"I invented electricity! And Benjamin Franklin is the devil!," Mama Boucher (Kathy Bates), an overprotective Cajun mother who lives in a Louisiana bayou, informs her home-schooled son Bobby (Adam Sandler). As a result of such an education, Bobby has grown up to be a little dimwitted, but he's good-hearted and hard-working. His career of choice at which he toils so diligently is as the waterboy for a college football team. Going to such lengths as sterilizing the water and testing the pH levels are all part of a day's work for Bobby (who has been obsessed with his trade since childhood after being told that his father died of dehydration in the middle of the Sahara desert). Unfortunately, he does not receive much respect for his efforts, and is fired by the mean-spirited coach (Jerry Reed) for "distracting his players," who like to amuse themselves by beaning the hapless waterboy with the pigskin.
Daunted but undeterred, Bobby seeks another waterboy position. He happens upon the kindly but mentally discombobulated Coach Klein (Henry Winkler), who heads a team with a staggering losing streak. Though the impoverished team can't afford a waterboy, Bobby, horrified upon noticing the barrel of stagnant water used to refresh the players, insists on providing his services free of charge. Even with this low-rent team, however, he's hassled, but Coach Klein encourages Bobby to fight back. Envisioning every person who had ever insulted him, Bobby tackles his tormentor with amazing force while squealing like a pig afire, and Coach Klein discovers the answer to his prayers.

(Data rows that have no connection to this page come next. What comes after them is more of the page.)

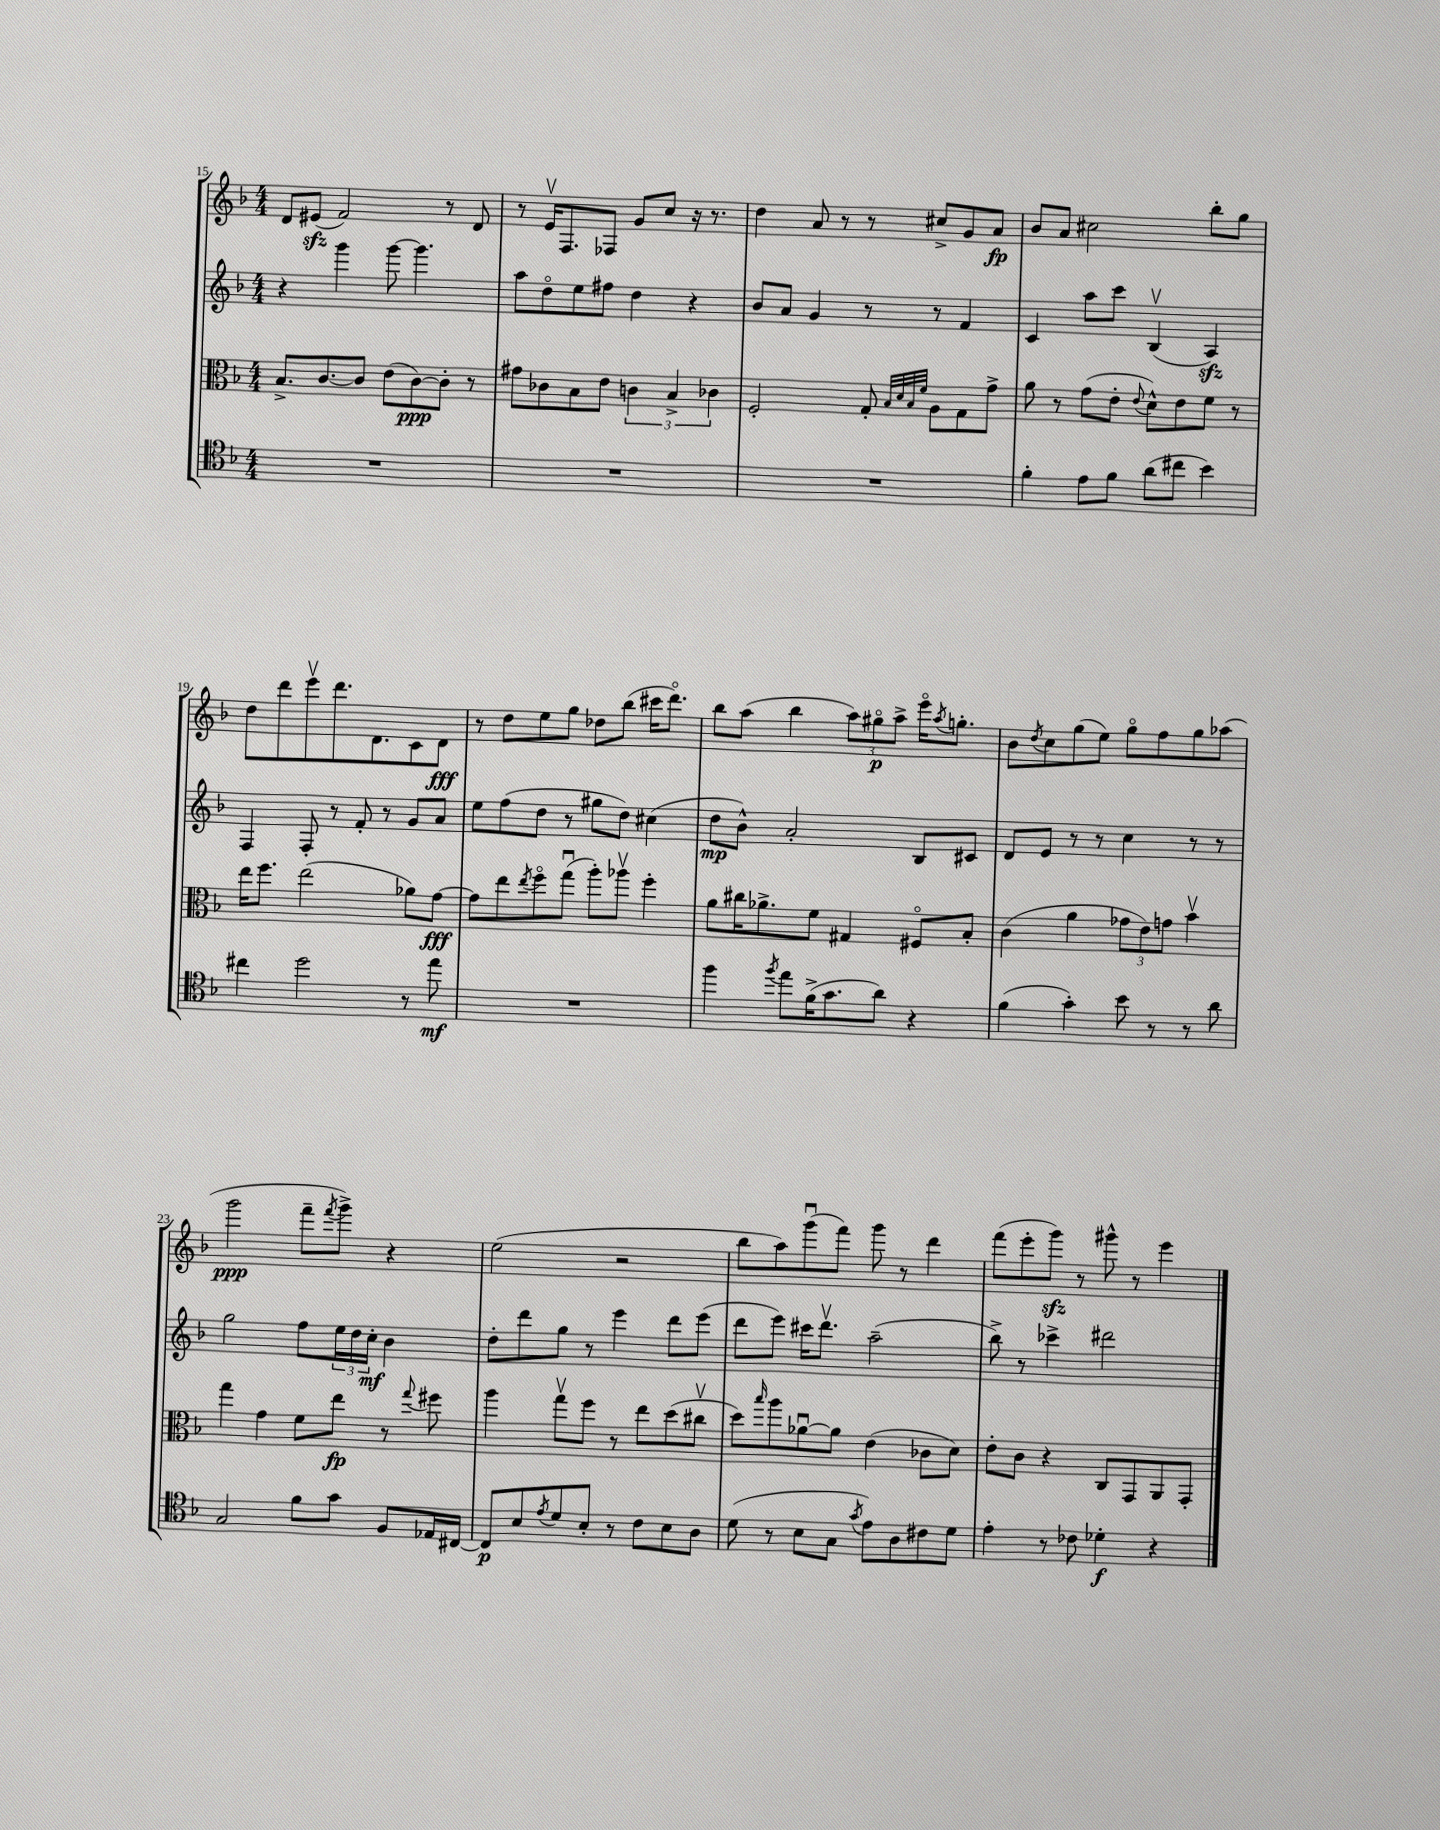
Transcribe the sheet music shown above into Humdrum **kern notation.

**kern	**dynam	**kern	**dynam	**kern	**dynam	**kern	**dynam
*part4	*part4	*part3	*part3	*part2	*part2	*part1	*part1
*staff4	*staff4	*staff3	*staff3	*staff2	*staff2	*staff1	*staff1
*clefC4	*	*clefC3	*	*clefG2	*	*clefG2	*
*k[b-]	*	*k[b-]	*	*k[b-]	*	*k[b-]	*
*M4/4	*	*M4/4	*	*M4/4	*	*M4/4	*
=15	=15	=15	=15	=15	=15	=15	=15
1r	.	8.B-^/L	.	4r	.	8d/L	.
.	.	.	.	.	.	(8e#Xzz/J	.
.	.	[8.c/	.	.	.	.	.
.	.	.	.	4ggg\	.	2f/)	.
.	.	8c/J]	.	.	.	.	.
.	.	(8e\L	.	[8ggg\	.	.	.
.	.	[8c\)	ppp	4.ggg\]	.	.	.
.	.	8c'\J]	.	.	.	8r	.
.	.	8r	.	.	.	8d/	.
=16	=16	=16	=16	=16	=16	=16	=16
1r	.	8g#X\L	.	8aa\L	.	8r	.
.	.	8c-X\	.	8dd\	.	16ev/KL	.
.	.	.	.	.	.	8.F/	.
.	.	8B-\	.	8ee\	.	.	.
.	.	8e\J	.	8ff#X\J	.	8F-X/J	.
.	.	6cn\	.	4dd\	.	8g/L	.
.	.	.	.	.	.	8cc/J	.
.	.	6B-^/	.	.	.	.	.
.	.	.	.	4r	.	16r	.
.	.	.	.	.	.	8.r	.
.	.	6c-X\	.	.	.	.	.
=17	=17	=17	=17	=17	=17	=17	=17
1r	.	2F'/	.	8b-/L	.	4dd\	.
.	.	.	.	8a/J	.	.	.
.	.	.	.	4g/	.	8a/	.
.	.	.	.	.	.	8r	.
.	.	8G'/	.	8r	.	8r	.
.	.	32qqB-/LLL	.	.	.	.	.
.	.	32qqd/	.	.	.	.	.
.	.	32qqB-/	.	.	.	.	.
.	.	32qqf/JJJ	.	.	.	.	.
.	.	8A\L	.	8r	.	8cc#X^/L	.
.	.	8G\	.	4f/	.	8g/	.
.	.	8g^\J	.	.	.	8a/J	fp
=18	=18	=18	=18	=18	=18	=18	=18
4f'\	.	8a\	.	4c/	.	8b-/L	.
.	.	8r	.	.	.	8a/J	.
8e\L	.	(8g\L	.	8aa\L	.	2cc#X\	.
8f\J	.	8e'\J	.	8ccc\J	.	.	.
.	.	8qqe/	.	.	.	.	.
(8a\L	.	8d^^\L)	.	(4B-v/	.	.	.
8cc#X\J	.	8e\	.	.	.	.	.
4b-\)	.	8f\J	.	4Azz/)	.	8bb-'\L	.
.	.	8r	.	.	.	8gg\J	.
!!LO:LB:g=z
=19	=19	=19	=19	=19	=19	=19	=19
4cc#X\	.	16ee\KL	.	4F/	.	8dd\L	.
.	.	8.ff\J	.	.	.	.	.
.	.	.	.	.	.	8ddd\	.
2dd\	.	(2ee\	.	8F'/	.	8eeev\	.
.	.	.	.	8r	.	8.ddd\	.
.	.	.	.	8f'/	.	.	.
.	.	.	.	.	.	8.d\	.
.	.	.	.	8r	.	.	.
8r	.	8a-X\L)	.	8g/L	.	8c\	.
8ee\	mf	[8g\J	fff	8a/J	.	8d\J	fff
=20	=20	=20	=20	=20	=20	=20	=20
1r	.	8g\L]	.	8ee\L	.	8r	.
.	.	8ee\	.	(8ff\	.	8dd\L	.
.	.	8qee/	.	.	.	.	.
.	.	8ff\	.	8dd\J	.	8ee\	.
.	.	(8ggu\J	.	8r	.	8gg\J	.
.	.	8aa'\L)	.	8gg#X\L	.	8dd-X\L	.
.	.	8aa-Xv\J	.	8dd\J)	.	(8bb-\J	.
.	.	4ff'\	.	(4cc#X\	.	16ccc#X\KL	.
.	.	.	.	.	.	8.ddd\J)	.
=21	=21	=21	=21	=21	=21	=21	=21
4ff\	.	8a\L	.	8dd\L	mp	8bb-\L	.
.	.	16cc#X\K	.	8b-^^\J)	.	(8aa\J	.
.	.	8.a-X^\	.	.	.	.	.
8qff/	.	.	.	.	.	.	.
8ee\L	.	.	.	2a'/	.	4bb-\	.
(16f^\K	.	8f\J	.	.	.	.	.
8.g\	.	.	.	.	.	.	.
.	.	4G#X/	.	.	.	12aa\L)	.
.	.	.	.	.	.	12gg#X\	p
8a\J)	.	.	.	.	.	.	.
.	.	.	.	.	.	12aa^\J	.
4r	.	8F#X/L	.	8B-/L	.	16eee\KL	.
.	.	.	.	.	.	8qaa/	.
.	.	.	.	.	.	8.ggn'\J	.
.	.	8B-'/J	.	8c#X/J	.	.	.
=22	=22	=22	=22	=22	=22	=22	=22
(4f\	.	(4c\	.	8d/L	.	8b-\L	.
.	.	.	.	.	.	8qdd/	.
.	.	.	.	8e/J	.	8cc\	.
4g'\)	.	4a\	.	8r	.	(8gg\	.
.	.	.	.	8r	.	8ee\J)	.
8b-\	.	12g-X\L	.	4cc\	.	8gg\L	.
.	.	12e\)	.	.	.	.	.
8r	.	.	.	.	.	8ff\	.
.	.	12gn\J	.	.	.	.	.
8r	.	4b-v\	.	8r	.	8gg\	.
8a\	.	.	.	8r	.	(8aa-X\J	.
!!LO:LB:g=z
=23	=23	=23	=23	=23	=23	=23	=23
2G/	.	4gg\	.	2gg\	.	2ggg\	ppp
.	.	4g\	.	.	.	.	.
8f\L	.	8f\L	.	8ff\L	.	8fff~\L	.
.	.	.	.	.	.	8qfff/	.
8g\J	.	8ee\J	fp	24ee\L	.	8ggg^\J)	.
.	.	.	.	24dd\	.	.	.
.	.	.	.	24cc'\JJ	mf	.	.
8F/L	.	8r	.	4b-\	.	4r	.
.	.	8qqgg/	.	.	.	.	.
16E-X/L	.	8ff#X\	.	.	.	.	.
[16C#X/JJ	.	.	.	.	.	.	.
=24	=24	=24	=24	=24	=24	=24	=24
8C#/L]	p	4aa\	.	8dd'\L	.	(2ee\	.
8B-/	.	.	.	8ddd\	.	.	.
8qe/	.	.	.	.	.	.	.
8d/	.	8ggv\L	.	8gg\J	.	.	.
8B-'/J	.	8ff\J	.	8r	.	.	.
8r	.	8r	.	4eee\	.	2r	.
8c\L	.	8ee\L	.	.	.	.	.
8B-\	.	(8dd\	.	8ddd\L	.	.	.
8A\J	.	8cc#Xv\J	.	(8eee\J	.	.	.
=25	=25	=25	=25	=25	=25	=25	=25
(8d\	.	8dd\L)	.	8ddd\L	.	8bb-\L	.
.	.	16qqbb-/	.	.	.	.	.
8r	.	8aa\	.	8eee\J)	.	8aa\)	.
8B-\L	.	[8a-Xu\	.	16ccc#X\KL	.	(8gggu\	.
.	.	.	.	8.dddv\J	.	.	.
8G\J	.	8a-\J]	.	.	.	8fff\J)	.
8qg/	.	.	.	.	.	.	.
8e\L)	.	(4e\	.	(2aa~\	.	8ggg\	.
8A\	.	.	.	.	.	8r	.
8c#X\	.	8c-X\L	.	.	.	4ddd\	.
8d\J	.	8d\J)	.	.	.	.	.
=26	=26	=26	=26	=26	=26	=26	=26
4e'\	.	8e'\L	.	8bb-^\)	.	(8fff\L	.
.	.	8c\J	.	8r	.	8eee'\	.
8r	.	4r	.	4ccc-X^\	.	8gggzz\J)	.
8c-X\	.	.	.	.	.	8r	.
4d-X'\	f	8C/L	.	2ddd#X\	.	8ggg#X^^\	.
.	.	8GG/	.	.	.	8r	.
4r	.	8AA/	.	.	.	4eee\	.
.	.	8GG'/J	.	.	.	.	.
==	==	==	==	==	==	==	==
*-	*-	*-	*-	*-	*-	*-	*-
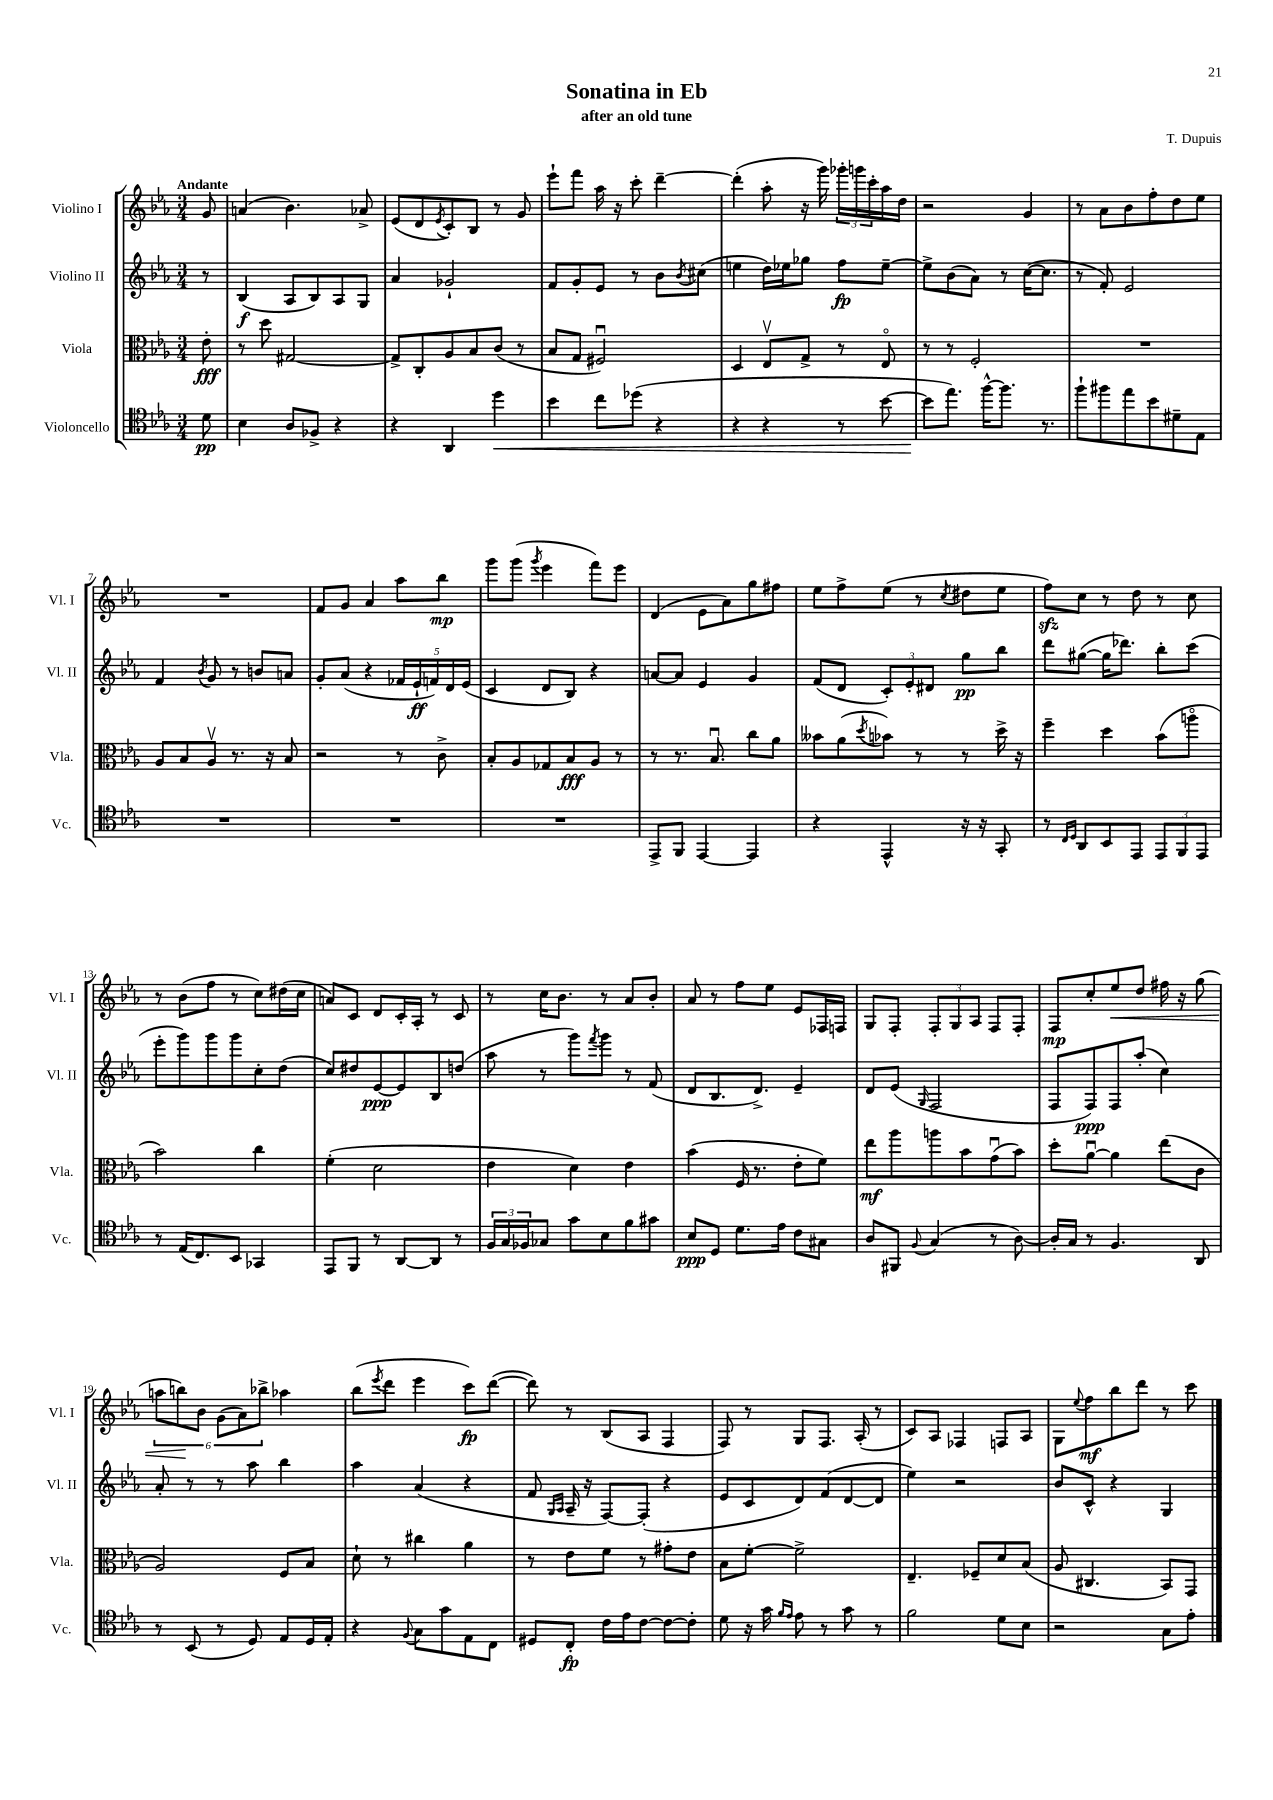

What follows is a frequently hilarious makeover/underdog-makes-good movie in which the slackerly football team, its drunken hosebag cheerleaders, the emotionally scarred Coach Klein and the socially awkward Bobby are winningly transformed--thanks in no small part to the support of the vampy Vicki Vallencourt (the always intriguing Fairuza Balk), a miscreant with a heart of gold who is inexplicably enamoured with Bobby, and in spite of Mama Boucher's efforts to keep her son from ever leaving their dilapidated shack in the swamp.
The script, written by frequent collaborators Sandler and Tim Herlihy ("The Wedding Singer," "Happy Gilmore" and "Billy Madison"), is filled to overflowing with the baffling surrealism and wacky wit that are the hallmarks of Sandler's brand of comedy, and the cast plays along with hysterical straight-faced sincerity. Though unabashedly goofy, this comedy also boasts some subtly ingenious moments of mirth. Water you waiting for? For a wellspring of loony laughs, see "Waterboy." Starring Adam Sandler, Kathy Bates, Henry Winkler, Fairuza Balk and Jerry Reed. Directed by Frank Coraci. Written by Tim Herlihy & Adam Sandler. Produced by Robert Simonds and Jack Giarraputo. A Buena Vista release. Comedy. Rated PG-13 for language and some crude sexual humor. Running time: 90 min
When I watched this movie, I cracked up. for hours. hilarious movie!